Exercise details
Omit the images and output every line of the data below exactly.
** Opening Data provided block **
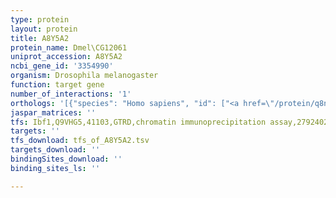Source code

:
 ```yaml
---
type: protein
layout: protein
title: A8Y5A2
protein_name: Dmel\CG12061
uniprot_accession: A8Y5A2
ncbi_gene_id: '3354990'
organism: Drosophila melanogaster
function: target gene
number_of_interactions: '1'
orthologs: '[{"species": "Homo sapiens", "id": ["<a href=\"/protein/q8nff2\">Q8NFF2</a>"]}, {"species": "Danio rerio", "id": ["<a href=\"/protein/f1qdh3\">F1QDH3</a>", "F1RAZ0", "F1QXK9"]}, {"species": "Rattus norvegicus", "id": ["A0A0G2K092"]}]'
jaspar_matrices: ''
tfs: Ibf1,Q9VHG5,41103,GTRD,chromatin immunoprecipitation assay,27924024%5Buid%5D,No
targets: ''
tfs_download: tfs_of_A8Y5A2.tsv
targets_download: ''
bindingSites_download: ''
binding_sites_ls: ''

---
```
** Closing Data provided block **
Response
Source code

:
 ```yaml
---
type: protein
layout: protein
title: A8Y5A2
protein_name: Dmel\CG12061
uniprot_accession: A8Y5A2
ncbi_gene_id: '3354990'
organism: Drosophila melanogaster
function: target gene
number_of_interactions: '1'
orthologs: '[{"species": "Homo sapiens", "id": ["<a href=\"/protein/q8nff2\">Q8NFF2</a>"]}, {"species": "Danio rerio", "id": ["<a href=\"/protein/f1qdh3\">F1QDH3</a>", "F1RAZ0", "F1QXK9"]}, {"species": "Rattus norvegicus", "id": ["A0A0G2K092"]}]'
jaspar_matrices: ''
tfs: Ibf1,Q9VHG5,41103,GTRD,chromatin immunoprecipitation assay,27924024%5Buid%5D,No
targets: ''
tfs_download: tfs_of_A8Y5A2.tsv
targets_download: ''
bindingSites_download: ''
binding_sites_ls: ''

---
```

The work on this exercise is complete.